- Born: May 7, 1990 (age 36) Cairo, Egypt
- Citizenship: Egyptian
- Education: Columbia University
- Known for: Co-founder & CEO of 21.co

= Hany Rashwan =

Egyptian businessman and computer engineer (born 1990)

Hany Rashwan (هاني رشوان; born May 7, 1990) is an Egyptian businessman, entrepreneur, and computer engineer. He is a founder of cryptocurrency company 21.co, the parent company of 21Shares. He previously founded a social commerce company, Ribbon, and an enterprise fintech company, Payout.com.

==Early life and education==
Rashwan was born in Cairo, Egypt and grew up in Alexandria. His grandfather, a career intelligence officer in the Egyptian army and an expert at cryptography and programming, bought Rashwan his first computer aged 11 and taught him basic programming. After moving to the United States for high school, he built two gaming sites aged 14, with one attracting 600,000 unique annual visitors and advertising revenue.

He attended Ohio State University in 2008 to study economics and computer science, before transferring to Columbia University until dropping out to start Payout.com.

==Companies==

===Kolena===
While an undergraduate, Rashwan built Kolena (meaning "all of us" in Arabic), an online interactive town-hall using Facebook Connect that was used by tens of thousands of Egyptians during the Egyptian revolution. In an interview, Rashwan envisioned Kolena serving as “Egypt’s online interactive Town lady Meeting…a place for people to go to submit and vote on ideas for change." Needs relevant source **dead link**

===Ribbon===

Ribbon was a payments startup that let users sell online using a shortened URL that can be shared across email, social media and a seller's own website.

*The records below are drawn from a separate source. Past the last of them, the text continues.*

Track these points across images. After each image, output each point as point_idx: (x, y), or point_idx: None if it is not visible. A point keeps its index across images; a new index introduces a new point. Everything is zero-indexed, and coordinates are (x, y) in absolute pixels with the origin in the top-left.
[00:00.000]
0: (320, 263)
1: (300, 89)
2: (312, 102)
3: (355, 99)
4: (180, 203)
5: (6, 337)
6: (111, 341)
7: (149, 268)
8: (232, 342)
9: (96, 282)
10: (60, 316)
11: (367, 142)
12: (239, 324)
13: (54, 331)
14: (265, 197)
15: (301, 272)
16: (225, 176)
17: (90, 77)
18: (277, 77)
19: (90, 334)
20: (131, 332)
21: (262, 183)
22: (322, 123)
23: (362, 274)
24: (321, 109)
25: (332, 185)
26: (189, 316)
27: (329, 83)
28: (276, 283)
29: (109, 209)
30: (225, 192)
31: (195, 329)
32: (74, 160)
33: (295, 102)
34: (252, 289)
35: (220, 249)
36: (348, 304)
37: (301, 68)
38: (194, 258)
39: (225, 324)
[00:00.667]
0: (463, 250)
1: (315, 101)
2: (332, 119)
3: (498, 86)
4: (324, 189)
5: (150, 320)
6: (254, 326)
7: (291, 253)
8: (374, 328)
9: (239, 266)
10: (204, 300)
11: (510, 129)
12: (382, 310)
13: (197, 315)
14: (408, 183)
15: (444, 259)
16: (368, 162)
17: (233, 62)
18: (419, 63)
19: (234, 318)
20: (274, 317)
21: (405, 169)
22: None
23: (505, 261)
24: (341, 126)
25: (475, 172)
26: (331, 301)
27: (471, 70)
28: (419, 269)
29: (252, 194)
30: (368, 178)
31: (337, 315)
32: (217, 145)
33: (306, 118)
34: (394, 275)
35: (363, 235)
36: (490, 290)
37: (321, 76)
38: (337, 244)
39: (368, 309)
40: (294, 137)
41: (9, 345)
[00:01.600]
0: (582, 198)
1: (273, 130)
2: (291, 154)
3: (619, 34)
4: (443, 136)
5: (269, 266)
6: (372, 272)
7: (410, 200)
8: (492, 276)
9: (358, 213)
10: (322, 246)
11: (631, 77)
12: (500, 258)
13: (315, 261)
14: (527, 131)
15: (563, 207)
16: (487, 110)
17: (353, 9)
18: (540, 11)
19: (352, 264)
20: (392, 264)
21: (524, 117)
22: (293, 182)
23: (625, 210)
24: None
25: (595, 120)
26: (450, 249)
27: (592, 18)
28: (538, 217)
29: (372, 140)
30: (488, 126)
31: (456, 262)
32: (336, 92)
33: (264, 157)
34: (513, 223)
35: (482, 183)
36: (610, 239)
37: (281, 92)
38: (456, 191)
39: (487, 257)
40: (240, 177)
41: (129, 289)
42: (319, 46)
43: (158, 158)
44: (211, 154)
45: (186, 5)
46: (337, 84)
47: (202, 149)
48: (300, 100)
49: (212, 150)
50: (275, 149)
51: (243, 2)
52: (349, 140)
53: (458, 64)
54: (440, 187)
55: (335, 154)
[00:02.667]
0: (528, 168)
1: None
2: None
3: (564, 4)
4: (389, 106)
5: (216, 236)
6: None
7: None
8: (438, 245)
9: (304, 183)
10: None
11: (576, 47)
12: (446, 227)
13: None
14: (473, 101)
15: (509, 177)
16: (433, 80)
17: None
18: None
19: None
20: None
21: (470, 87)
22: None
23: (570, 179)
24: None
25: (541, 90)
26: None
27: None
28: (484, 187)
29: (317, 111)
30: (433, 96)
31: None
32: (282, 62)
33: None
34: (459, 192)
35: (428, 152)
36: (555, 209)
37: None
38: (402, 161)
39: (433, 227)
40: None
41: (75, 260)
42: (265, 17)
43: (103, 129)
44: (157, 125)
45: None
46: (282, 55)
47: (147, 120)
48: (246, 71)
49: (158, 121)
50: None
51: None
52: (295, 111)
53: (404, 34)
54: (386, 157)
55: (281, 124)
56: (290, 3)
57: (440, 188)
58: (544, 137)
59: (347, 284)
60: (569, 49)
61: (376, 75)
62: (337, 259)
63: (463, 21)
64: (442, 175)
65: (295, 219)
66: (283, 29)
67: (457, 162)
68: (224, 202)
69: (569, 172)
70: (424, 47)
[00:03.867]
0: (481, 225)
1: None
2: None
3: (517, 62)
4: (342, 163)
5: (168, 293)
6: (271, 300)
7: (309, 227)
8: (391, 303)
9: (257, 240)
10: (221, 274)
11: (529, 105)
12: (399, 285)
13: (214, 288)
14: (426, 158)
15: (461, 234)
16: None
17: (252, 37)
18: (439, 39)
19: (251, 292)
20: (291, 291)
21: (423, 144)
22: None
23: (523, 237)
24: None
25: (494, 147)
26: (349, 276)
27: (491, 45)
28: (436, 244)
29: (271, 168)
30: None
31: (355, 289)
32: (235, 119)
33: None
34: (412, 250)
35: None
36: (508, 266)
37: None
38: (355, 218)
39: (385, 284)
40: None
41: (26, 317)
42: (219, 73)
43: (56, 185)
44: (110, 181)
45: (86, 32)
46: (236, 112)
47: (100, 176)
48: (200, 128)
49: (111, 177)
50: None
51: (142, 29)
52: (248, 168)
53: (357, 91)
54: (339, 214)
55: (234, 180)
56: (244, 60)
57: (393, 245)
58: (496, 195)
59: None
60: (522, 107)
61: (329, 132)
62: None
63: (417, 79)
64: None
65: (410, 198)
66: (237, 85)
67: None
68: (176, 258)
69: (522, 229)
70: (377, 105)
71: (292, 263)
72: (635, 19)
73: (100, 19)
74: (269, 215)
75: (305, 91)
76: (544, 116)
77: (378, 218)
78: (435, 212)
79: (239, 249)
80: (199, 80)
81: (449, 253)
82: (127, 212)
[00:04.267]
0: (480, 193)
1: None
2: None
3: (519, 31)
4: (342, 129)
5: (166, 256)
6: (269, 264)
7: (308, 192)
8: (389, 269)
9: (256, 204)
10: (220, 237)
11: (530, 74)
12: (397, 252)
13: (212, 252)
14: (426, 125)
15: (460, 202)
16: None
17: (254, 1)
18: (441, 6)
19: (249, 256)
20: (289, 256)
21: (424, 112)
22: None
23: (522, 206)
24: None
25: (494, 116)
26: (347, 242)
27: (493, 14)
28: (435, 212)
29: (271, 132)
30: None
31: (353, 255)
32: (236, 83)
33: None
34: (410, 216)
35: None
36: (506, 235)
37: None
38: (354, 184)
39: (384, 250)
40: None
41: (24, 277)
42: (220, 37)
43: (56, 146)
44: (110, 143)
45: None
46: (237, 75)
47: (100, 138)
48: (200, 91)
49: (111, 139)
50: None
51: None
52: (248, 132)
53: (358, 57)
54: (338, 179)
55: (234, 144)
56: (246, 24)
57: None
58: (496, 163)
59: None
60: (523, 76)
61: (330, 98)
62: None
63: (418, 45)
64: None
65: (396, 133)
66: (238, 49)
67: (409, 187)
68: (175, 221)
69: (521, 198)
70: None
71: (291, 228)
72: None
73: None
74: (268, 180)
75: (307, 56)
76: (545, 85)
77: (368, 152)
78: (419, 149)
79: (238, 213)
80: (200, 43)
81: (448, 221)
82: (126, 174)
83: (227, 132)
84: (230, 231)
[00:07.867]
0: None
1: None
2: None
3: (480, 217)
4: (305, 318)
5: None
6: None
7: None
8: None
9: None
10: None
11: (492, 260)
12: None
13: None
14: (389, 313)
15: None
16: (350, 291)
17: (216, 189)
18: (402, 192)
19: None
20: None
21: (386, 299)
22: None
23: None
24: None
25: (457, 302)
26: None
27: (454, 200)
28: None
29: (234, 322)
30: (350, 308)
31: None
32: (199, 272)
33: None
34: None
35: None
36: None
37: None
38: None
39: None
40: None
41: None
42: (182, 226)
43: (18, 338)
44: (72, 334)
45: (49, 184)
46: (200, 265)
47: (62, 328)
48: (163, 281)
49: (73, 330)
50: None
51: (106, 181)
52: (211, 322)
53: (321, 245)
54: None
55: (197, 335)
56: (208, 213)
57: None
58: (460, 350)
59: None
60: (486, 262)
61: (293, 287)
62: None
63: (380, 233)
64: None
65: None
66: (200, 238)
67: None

The service focuses on bringing integrated checkouts directly to platforms like Facebook, YouTube, and Twitter letting buyers purchase without leaving those services. Ribbon has been featured in publications including Techcrunch, Wall Street Journal, Entrepreneur, The Next Web, and ArsTechnica.

After the company announced support for "in-stream" payments on Twitter, allowing buyers to purchase items without leaving the Twitter.com stream, Twitter shut down Ribbon's API access after approximately an hour and a half.

===Payout.com===
Founded in late 2014, Payout provides online lenders with a payouts, disbursements and compliance API that is used by top online lenders such as LendUp and Prosper. Lenders are able to push money to consumers' credit cards in real-time. The company moved more than $50 million in loans by its second year. Payout went through the AngelPad accelerator and subsequently raised $4.75 million, led by Tim Draper of Draper Associates.

In 2017, he was named to the 2017 Forbes 30 Under 30 list in the Enterprise Technology for Payout.

===21Shares===

Rashwan met Ophelia Snyder in 2011 in San Francisco, where they discovered bitcoin. In 2018, they founded 21.co (formerly Amun), which aims to build bridges into the cryptocurrency world. Its subsidiary 21Shares AG launched the first physically backed cryptocurrency Exchange-traded product (ETP) called HODL in November 2018 on the SIX Swiss Exchange. According to the company, it is one of the largest issuers of crypto exchange-traded products.

In addition to 21Shares ETFs, 21.co also owns tokens platform Amun as well as its own proprietary platform Onyx, which is used to issue and operate crypto ETPs for the company and third parties.

A $4 million seed round was raised in March 2019 from investors including Cathie Wood and Graham Tuckwell. In September 2022, the company announced a second round of $25 million raised at a $2 billion valuation, with company "on a nine-figure revenue run-rate [with] sustained inflows, even during down markets." The company announced recording $650 million in net new assets, with assets under management peaking in 2021 at $3 billion.